1. Bird City

Era il 2014 quando la casa di animazione Tornante si affacciò su Netflix con una serie in cui un cavallo alcolista cercava di fare i conti con gli strascichi della celebrità. Ora che BoJack Horseman è uno degli show di punta del momento, Netflix affida alla disegnatrice Lisa Hanawalt una nuova serie in cui animali antropomorfi vivono la comicità al femminile e i dilemmi esistenziali di Broad City (I. Glazer e A. Jacobson, 2014-2019). Due amiche opposte e complementari cercano di venire a patti con il mondo degli adulti, ciascuna a modo suo. Ma il soggetto non aggiunge né toglie nulla a tante altre commedie generazionali e i due personaggi principali sono stereotipi ampiamente utilizzati. Rispetto alle avventure della star depressa, infatti, manca un’effettiva capacità di gestire i personaggi secondari e un andamento più vivace, nonostante la giostra di gag spesso assurde in cui la serie è calata.

2. Uno struzzo in Technicolor

Quando il suo amico Raphael Bob-Waksberg le mostrò i primi bozzetti di BoJack Horseman, Lisa Hanawalt lo trovò troppo oscuro e asfissiante. Forse è per questo che, una volta al comando di uno show tutto suo, abbia voluto raccontare le avventure tragicomiche delle due protagoniste con uno stile lisergico e surreale. Tra onomatopee a schermo e tecniche di animazione mista (dalla clay animation alle marionette), lo Tuca & Bertie è un fuoco di trovate folli e geniali. Uno stile visivo che permette a Hanawalt di mettere in scena il proprio immaginario, smarcandosi dal predecessore con una messa in scena tanto rutilante e chiassosa quanto BoJack è depresso e melanconico.

3. Inseparabili

Tiffany Addish (Tuca) è arrivata al cinema dopo un’infanzia trascorsa in affidamento e trascorso diversi periodi della propria vita da senzatetto.
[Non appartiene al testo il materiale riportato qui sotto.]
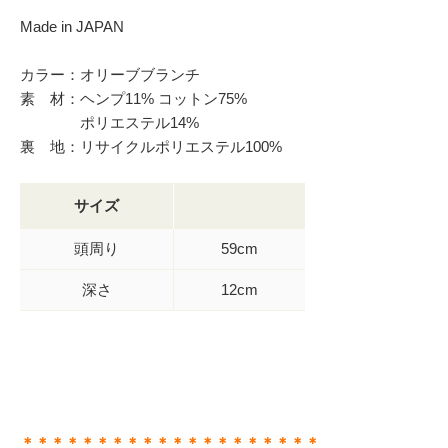
Made in JAPAN
カラー：オリーブブランチ
素 材：ヘンプ11% コットン75%
ポリエステル14%
裏 地：リサイクルポリエステル100%
サイズ
頭周り
59cm
深さ
12cm
＊＊＊＊＊＊＊＊＊＊＊＊＊＊＊＊＊＊＊＊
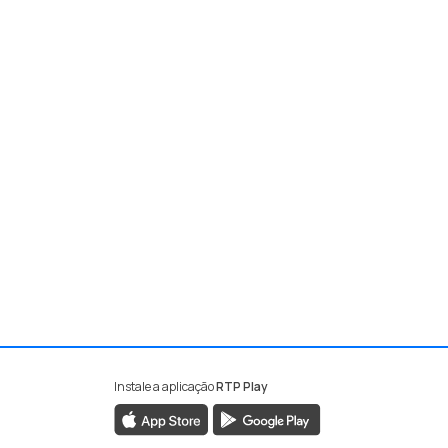
Instale a aplicação
RTP Play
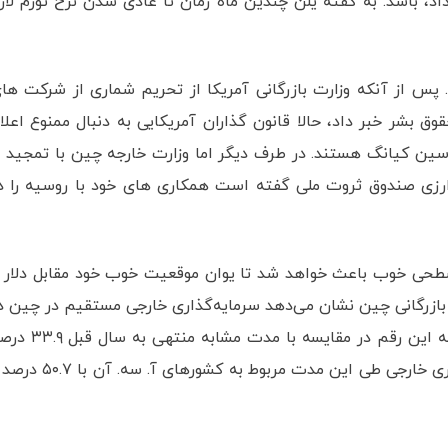
لی نظیر آنچه در سال های ۲۰۰۸ و ۲۰۰۹ رخ داد، باشد. به گفته یلن چندین ماه زمان تا عادی شدن نرخ تورم لا
پس از آنکه وزارت بازرگانی آمریکا از تحریم شماری از شرکت ها
 بشر خبر داد، حالا قانون گذاران آمریکایی به دنبال ممنوع اعلا
ن کیانگ هستند. در طرف دیگر اما وزارت خارجه چین با تمجید ا
 ارزی صندوق ثروت ملی گفته است همکاری های خود با روسیه را د
سطحی خوب باعث خواهد شد تا یوان موقعیت خوب خود مقابل دلار ر
بازرگانی چین نشان می‌دهد سرمایه‌گذاری خارجی مستقیم در چین د
۶ ماه نخست امسال به ۶۰۷.۸۴ میلیارد یوان رسیده که این رقم در مقایسه با مدت مشابه 
افزایش نشان می دهد. بیشترین افزایش سرمایه گذاری خارجی طی این مدت مربوط به کشورهای آ. س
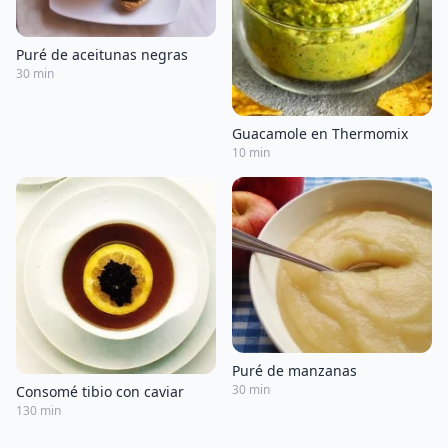
Puré de aceitunas negras
30 min
Guacamole en Thermomix
10 min
Puré de manzanas
30 min
Consomé tibio con caviar
130 min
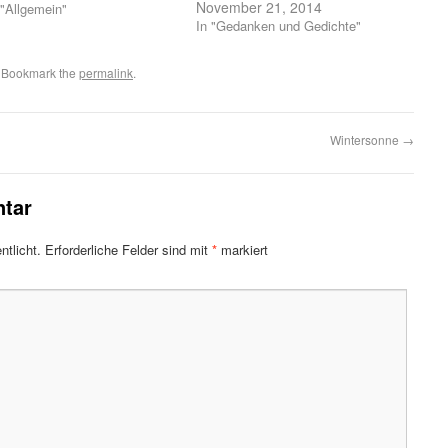
November 21, 2014
 "Allgemein"
In "Gedanken und Gedichte"
. Bookmark the
permalink
.
Wintersonne
→
tar
ntlicht.
Erforderliche Felder sind mit
*
markiert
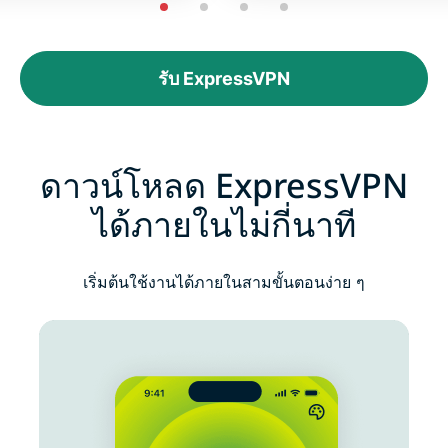
รับ ExpressVPN
ดาวน์โหลด ExpressVPN
ได้ภายในไม่กี่นาที
เริ่มต้นใช้งานได้ภายในสามขั้นตอนง่าย ๆ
La collega Ali Wong (Bertie) è invece divenuta famosa per i suoi monologhi su famiglia e maternità, trattati senza reticenze attraverso una comicità scorretta e sboccata. La decisione di affidare i due ruoli principali a questi astri nascenti della comedy americana cattura lo spirito spigliato e irriverente della serie che, come loro, nasconde più di come appare: sia le interpreti che Tuca e Bertie nascondono un passato doloroso, un rimosso che affiora puntata dopo puntata, spuntando a tradimento tra una gag e l’altra. Frutto di una scrittura attenta e profonda, è una scelta efficace a rendere i personaggi incredibilmente sfaccettati e tridimensionali. In una parola: veri.

4. Oche Giulive

Con due donne al volante della serie (e per di più due donne appartenenti a minoranze etniche) e una in cabina di regia, la serie non può che fare i conti con il femminismo degli anni ’10 e l’inevitabile onda generata dal movimento #MeToo. In questo senso l’atteggiamento è curiosamente ambivalente: se da una parte vediamo le protagoniste alle prese con catwalk e maschi decisamente inquietanti, dall’altra viene preso in giro un certo femminismo radicale e militante. Ma quello in cui la serie riesce meglio è creare un vero e proprio punto di vista femminile sul materiale trattato. Il mondo folle di Tuca e Bertie diviene infatti la metafora di una realtà vista attraverso occhi femminili, in cui il riflesso nello specchio sottolinea i tuoi difetti con battutine caustiche e un anche un feroce litigio tra migliori amiche finisce in un abbraccio. Perché – come ha dichiarato la stessa Hanawalt – non si tratta di un trend o di un hashtag ma di vita vera.

5. Hot Bird

Nel suo tripudio di ammiccamenti, corpi che rimbalzano gli uni contro gli altri e seni al vento, la serie celebra una libertà sessuale con una sensibilità rara. Tra progressismo e tabù, fedeltà e fantasie dirompenti, lo show si fa autenticamente femminista, spalancando la porta su una realtà troppo poco indagata dall’intrattenimento mainstream – persino con un intero episodio dedicato a pornografia e gioco di ruolo all’interno delle dinamiche di coppia.